Philip Guenther <[email protected]> wrote:
> On Mon, Dec 23, 2019 at 5:04 AM Raymond, David <[email protected]> wrote:
>
> The "timeout" error was numerically 60. Curiously, boards with RTL
> 8111GR chips did not produce these errors, but those with RTL 8111H
> chips did. Unfortunately, this chipset seems to be in a lot of newer
> motherboards.
>
> I didn't use ktrace/kdump. The openmpi software returned the error
> presented by readv/writev.
>
> It sounds like the simplest solution at this point is to try
> non-Realtek pcie network cards. Any suggestions? How are Intel or
> Broadcom cards?
>
> At this point I think you're clearly in the "device driver is buggy"
> situation. If
> this device has an in-tree driver (and not something you're compiling locally
> into your
> kernel) then you should start a new thread starting with a dmesg and a clear
> description of the involved hardware.
At the head of the ioctl function
/*
* Prevent processes from entering this function while another
* process is tsleep'ing in it.
*/
while ((sc->sc_flags & RTWN_FLAG_BUSY) && error == 0)

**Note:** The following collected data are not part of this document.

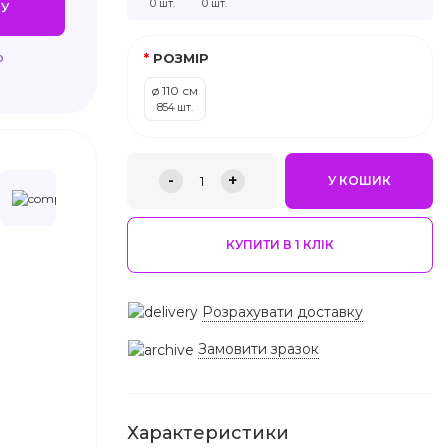
0 шт.
0 шт.
У
ю
РОЗМІР
ø 110 см
854 шт.
-
+
1
У КОШИК
КУПИТИ В 1 КЛIК
Розрахувати доставку
Замовити зразок
Характеристики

error = tsleep(&sc->sc_flags, PCATCH, "rtwnioc", 0);
if (error != 0) {
splx(s);
return error;
}
And then the remainder of the driver is very happy to call tsleep, and
a pile of ETIMEDOUT return values, I expect in at least one case this
is returned upwards
But no ktrace -di was performed to figure out what is happening, so shrug.